## start Excerpted passage
Zero-Downtime Migration from Ingress NGINX to Envoy Gateway: An In-Depth Case Study

Learn how we migrated a customer from Ingress NGINX to Envoy Gateway with zero downtime and no dropped requests, using a weighted DNS approach.

Author:

Andrew Katsikas

Published on:

April 24, 2026

If you are running kubernetes Ingress NGINX in production, you have a deadline. The project is end of life, the repository is archived, and there will be no more security patches. The clock on running unmaintained software in your traffic path is ticking. 

Most engineering teams know they need to migrate, but they are short on the bandwidth to do a proper evaluation, unsure which Gateway API controller is the right long-term bet, and aware that a rushed cutover will drop production traffic the moment DNS TTLs disagree with reality.

This piece is a case study of an Ingress NGINX migration we recently ran for a customer on AWS. It walks through how we picked Envoy Gateway, how we tested the migration on our own infrastructure first, why our first successful cutover was not good enough, and the weighted DNS approach that finally got us a clean zero-downtime result. There is also a short FAQ at the end covering the questions we keep getting asked about this transition.

If you are working through this migration yourself, the goal here is to save you the discovery work we have already done.

Why Migrate from Ingress NGINX to Gateway API

Ingress NGINX controller EOL is a supply-chain liability with no exit date. It is one of the most widely deployed controllers in the Kubernetes ecosystem, and plenty of production clusters are running it right now. 

With no security patches, no new features, and an Ingress API frozen in place, Gateway API is the logical next step. It is a more expressive specification that replaces annotations with dedicated resources for the same concerns.

At Pelotech, we work with teams running Kubernetes on AWS, and we recently took on this exact migration for one of our customers. Because we leverage Ingress NGINX in Foundation, our opinionated GitOps Kubernetes platform, this migration was just as relevant to us as it was to our customer.

Pretty much all migration guides we read while researching this work stop at “traffic moved.” That is a fine outcome if you are doing a demo. In production, getting traffic moved without dropping in-flight requests is a separate problem, and it is the one the rest of this article is about.

How We Migrated a Customer From Ingress NGINX to Envoy Gateway

The engagement at a glance Details
Customer Tech-forward company running Kubernetes on AWS
Scope Migrate production ingress from Ingress NGINX to a Gateway API controller
Approach Envoy Gateway with weighted DNS via ExternalDNS and AWS Route 53
Outcome Zero failed requests during cutover, verified via continuous polling

Picking the Right Gateway API Controller

The first step was getting our hands dirty in a low-stakes environment. We used Kind — Kubernetes IN Docker — which lets you spin up a local Kubernetes cluster inside Docker containers. It is a great way to prototype and experiment without touching real infrastructure, and we used it throughout the evaluation.
## end Excerpted passage
## start Data supplied
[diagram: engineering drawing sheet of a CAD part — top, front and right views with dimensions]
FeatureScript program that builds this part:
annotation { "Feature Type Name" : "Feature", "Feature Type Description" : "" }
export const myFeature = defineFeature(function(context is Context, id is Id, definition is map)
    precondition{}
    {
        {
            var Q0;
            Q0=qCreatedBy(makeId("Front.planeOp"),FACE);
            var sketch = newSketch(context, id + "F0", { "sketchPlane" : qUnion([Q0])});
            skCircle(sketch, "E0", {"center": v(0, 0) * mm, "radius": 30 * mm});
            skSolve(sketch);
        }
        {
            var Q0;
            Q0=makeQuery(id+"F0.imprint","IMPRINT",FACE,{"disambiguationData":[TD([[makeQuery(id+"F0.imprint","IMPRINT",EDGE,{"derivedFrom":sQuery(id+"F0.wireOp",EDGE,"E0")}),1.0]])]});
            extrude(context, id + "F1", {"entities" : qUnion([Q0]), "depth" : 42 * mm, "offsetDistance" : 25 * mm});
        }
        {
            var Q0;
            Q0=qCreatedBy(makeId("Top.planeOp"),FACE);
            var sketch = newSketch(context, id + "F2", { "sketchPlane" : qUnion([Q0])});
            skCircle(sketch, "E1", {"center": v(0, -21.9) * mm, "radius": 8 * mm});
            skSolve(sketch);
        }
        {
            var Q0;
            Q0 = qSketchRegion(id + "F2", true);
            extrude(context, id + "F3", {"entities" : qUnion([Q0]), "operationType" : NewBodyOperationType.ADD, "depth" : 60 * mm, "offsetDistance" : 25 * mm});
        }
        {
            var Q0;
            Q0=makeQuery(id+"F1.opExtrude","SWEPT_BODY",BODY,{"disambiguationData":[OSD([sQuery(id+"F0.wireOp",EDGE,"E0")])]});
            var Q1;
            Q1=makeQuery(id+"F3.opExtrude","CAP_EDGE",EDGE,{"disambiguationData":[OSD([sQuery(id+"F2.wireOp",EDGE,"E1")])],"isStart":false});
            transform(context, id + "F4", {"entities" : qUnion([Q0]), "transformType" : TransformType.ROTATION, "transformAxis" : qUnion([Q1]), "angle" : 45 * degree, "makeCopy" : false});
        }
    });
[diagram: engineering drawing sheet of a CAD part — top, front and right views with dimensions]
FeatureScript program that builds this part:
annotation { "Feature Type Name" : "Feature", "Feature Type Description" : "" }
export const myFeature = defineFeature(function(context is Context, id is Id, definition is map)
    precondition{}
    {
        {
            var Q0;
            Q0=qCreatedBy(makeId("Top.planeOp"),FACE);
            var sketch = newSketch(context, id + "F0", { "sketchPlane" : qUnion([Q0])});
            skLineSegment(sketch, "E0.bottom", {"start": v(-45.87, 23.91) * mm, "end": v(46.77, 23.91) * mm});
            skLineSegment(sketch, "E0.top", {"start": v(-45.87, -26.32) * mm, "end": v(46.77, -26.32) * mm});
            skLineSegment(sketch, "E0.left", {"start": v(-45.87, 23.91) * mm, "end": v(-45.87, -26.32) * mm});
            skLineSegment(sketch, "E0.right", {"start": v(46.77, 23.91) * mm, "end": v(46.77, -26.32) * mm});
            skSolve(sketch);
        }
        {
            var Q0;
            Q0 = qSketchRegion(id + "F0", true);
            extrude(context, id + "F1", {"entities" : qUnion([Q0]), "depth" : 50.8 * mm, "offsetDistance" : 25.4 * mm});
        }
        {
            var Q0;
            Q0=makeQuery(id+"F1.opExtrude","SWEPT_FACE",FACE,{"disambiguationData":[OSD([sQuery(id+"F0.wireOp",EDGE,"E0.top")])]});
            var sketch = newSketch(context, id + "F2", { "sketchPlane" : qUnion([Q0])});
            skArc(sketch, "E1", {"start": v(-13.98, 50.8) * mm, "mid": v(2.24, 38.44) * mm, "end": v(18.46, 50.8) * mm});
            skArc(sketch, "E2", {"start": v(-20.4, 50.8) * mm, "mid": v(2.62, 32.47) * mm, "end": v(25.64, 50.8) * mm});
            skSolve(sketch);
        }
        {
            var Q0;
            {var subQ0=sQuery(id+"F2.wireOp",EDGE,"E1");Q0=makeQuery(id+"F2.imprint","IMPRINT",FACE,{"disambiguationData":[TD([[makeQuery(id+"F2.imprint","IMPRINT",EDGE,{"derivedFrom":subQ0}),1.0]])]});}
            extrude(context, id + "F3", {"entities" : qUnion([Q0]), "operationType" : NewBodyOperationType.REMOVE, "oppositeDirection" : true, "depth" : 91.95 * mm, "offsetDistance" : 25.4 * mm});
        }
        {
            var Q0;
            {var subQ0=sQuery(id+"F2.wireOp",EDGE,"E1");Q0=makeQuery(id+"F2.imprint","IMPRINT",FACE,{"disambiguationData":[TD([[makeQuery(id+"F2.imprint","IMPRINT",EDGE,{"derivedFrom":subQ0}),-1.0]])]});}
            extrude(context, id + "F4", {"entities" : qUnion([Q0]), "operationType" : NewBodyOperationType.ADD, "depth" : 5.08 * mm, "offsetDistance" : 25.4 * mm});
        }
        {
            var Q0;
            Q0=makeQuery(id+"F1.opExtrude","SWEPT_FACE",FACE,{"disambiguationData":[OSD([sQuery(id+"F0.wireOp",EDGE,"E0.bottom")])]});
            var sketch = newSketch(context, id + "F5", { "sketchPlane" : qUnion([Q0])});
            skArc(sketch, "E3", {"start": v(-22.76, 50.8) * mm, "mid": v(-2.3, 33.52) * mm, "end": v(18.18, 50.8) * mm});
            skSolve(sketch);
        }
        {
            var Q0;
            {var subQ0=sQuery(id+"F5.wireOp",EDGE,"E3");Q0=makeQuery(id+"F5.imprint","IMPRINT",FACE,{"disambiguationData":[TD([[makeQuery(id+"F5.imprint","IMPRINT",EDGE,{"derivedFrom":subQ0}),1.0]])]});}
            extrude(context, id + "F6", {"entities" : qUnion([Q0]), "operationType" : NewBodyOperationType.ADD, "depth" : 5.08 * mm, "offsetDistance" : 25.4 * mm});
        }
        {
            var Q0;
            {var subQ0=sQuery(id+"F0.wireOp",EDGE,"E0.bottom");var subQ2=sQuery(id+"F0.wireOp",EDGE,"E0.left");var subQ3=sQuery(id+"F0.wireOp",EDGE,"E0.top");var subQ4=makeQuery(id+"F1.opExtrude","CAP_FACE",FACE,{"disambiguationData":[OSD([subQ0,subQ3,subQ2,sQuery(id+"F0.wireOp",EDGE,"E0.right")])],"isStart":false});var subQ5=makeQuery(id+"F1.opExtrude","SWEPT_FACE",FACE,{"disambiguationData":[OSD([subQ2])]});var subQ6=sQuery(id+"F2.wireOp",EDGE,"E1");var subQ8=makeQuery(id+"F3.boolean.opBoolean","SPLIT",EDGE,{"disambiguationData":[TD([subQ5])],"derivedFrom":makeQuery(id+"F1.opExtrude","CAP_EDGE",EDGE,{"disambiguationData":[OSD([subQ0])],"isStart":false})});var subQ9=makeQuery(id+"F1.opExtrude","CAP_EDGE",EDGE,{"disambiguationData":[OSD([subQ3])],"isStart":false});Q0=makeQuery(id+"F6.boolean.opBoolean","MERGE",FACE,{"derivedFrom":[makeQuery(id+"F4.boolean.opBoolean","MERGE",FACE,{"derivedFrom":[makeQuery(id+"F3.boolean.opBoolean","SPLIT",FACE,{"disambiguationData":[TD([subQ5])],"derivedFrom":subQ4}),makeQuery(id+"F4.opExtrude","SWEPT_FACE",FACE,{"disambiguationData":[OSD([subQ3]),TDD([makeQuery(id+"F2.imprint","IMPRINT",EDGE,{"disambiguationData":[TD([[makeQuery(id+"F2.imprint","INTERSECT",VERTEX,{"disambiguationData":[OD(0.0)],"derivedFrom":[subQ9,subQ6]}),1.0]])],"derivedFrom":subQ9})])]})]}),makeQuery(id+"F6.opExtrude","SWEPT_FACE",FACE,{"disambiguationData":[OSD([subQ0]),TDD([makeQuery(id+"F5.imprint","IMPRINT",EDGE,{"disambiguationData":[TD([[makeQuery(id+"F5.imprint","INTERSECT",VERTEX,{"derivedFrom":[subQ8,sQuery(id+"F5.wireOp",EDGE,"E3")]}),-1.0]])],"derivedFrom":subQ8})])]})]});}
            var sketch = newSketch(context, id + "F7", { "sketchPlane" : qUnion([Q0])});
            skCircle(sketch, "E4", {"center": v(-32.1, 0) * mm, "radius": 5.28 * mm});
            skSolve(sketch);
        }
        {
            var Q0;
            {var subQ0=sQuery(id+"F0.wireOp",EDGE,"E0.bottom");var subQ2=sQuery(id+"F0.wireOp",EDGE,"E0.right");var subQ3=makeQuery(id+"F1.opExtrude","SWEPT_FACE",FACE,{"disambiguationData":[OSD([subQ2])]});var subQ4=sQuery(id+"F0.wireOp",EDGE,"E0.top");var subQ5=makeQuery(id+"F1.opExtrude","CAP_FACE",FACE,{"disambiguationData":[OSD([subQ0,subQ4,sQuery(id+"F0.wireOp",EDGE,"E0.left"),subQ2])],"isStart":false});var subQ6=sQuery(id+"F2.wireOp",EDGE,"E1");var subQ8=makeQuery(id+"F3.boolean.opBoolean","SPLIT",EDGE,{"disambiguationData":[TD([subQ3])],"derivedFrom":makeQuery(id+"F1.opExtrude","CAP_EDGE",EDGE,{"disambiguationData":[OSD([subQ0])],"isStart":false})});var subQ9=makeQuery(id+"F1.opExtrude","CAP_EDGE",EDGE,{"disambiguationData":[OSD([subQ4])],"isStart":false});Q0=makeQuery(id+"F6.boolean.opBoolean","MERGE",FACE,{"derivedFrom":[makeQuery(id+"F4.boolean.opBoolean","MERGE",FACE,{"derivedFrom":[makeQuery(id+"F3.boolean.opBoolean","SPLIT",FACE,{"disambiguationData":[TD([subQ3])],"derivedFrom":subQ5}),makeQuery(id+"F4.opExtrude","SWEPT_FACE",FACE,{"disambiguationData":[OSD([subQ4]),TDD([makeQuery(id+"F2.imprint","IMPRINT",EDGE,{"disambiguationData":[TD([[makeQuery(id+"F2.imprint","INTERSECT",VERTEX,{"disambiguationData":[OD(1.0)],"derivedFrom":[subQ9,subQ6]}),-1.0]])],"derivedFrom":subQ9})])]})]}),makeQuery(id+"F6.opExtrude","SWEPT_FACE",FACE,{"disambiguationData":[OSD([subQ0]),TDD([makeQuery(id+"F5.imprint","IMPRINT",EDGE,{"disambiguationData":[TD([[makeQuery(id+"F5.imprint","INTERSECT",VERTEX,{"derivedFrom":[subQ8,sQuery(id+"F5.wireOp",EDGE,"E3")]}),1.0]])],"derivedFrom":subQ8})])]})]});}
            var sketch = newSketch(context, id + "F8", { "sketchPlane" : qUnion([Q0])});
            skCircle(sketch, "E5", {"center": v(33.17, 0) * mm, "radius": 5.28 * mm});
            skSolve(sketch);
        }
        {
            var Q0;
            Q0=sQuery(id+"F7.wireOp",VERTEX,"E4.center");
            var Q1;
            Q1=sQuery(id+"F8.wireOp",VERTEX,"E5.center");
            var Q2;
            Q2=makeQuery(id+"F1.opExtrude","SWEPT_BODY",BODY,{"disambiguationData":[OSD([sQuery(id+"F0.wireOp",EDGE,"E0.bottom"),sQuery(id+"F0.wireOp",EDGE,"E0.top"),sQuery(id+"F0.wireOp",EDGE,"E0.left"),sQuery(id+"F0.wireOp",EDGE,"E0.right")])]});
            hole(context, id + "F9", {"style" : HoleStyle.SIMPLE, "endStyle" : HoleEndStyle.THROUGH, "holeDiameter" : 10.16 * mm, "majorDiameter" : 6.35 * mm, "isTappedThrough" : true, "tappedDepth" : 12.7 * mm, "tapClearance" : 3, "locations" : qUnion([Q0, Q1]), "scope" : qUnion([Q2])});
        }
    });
## end Data supplied
[Brief] Carry on the Ingress NGINX to Envoy Gateway case study from the point where it stops. These lines have nothing to do with the migration case study.

[Task output]
We started by evaluating options using a project called ing-switch. It is a migration tool that scans a cluster for Ingress resources across all major controllers, maps annotations with impact ratings, and generates migration manifests, either through a CLI or a visual UI. It gave us a useful starting point for understanding what we were working with and what a migration would actually involve. 

One thing we wanted to explore was whether a single controller could satisfy both Ingress and Gateway API simultaneously. The idea was that a dual-mode controller could serve as a bridge, letting us run both side by side during a transition rather than doing a hard cutover.

We cast a wide net initially, including projects outside the CNCF ecosystem. As the evaluation progressed, CNCF alignment emerged as a meaningful filter. The Cloud Native Computing Foundation hosts the most critical projects in the Kubernetes ecosystem, including ArgoCD, cert-manager, ExternalDNS, and many others that make up the backbone of Foundation. 

When making a long-term infrastructure decision for a customer, we focus on projects that have earned community consensus and meet CNCF's bar for production readiness.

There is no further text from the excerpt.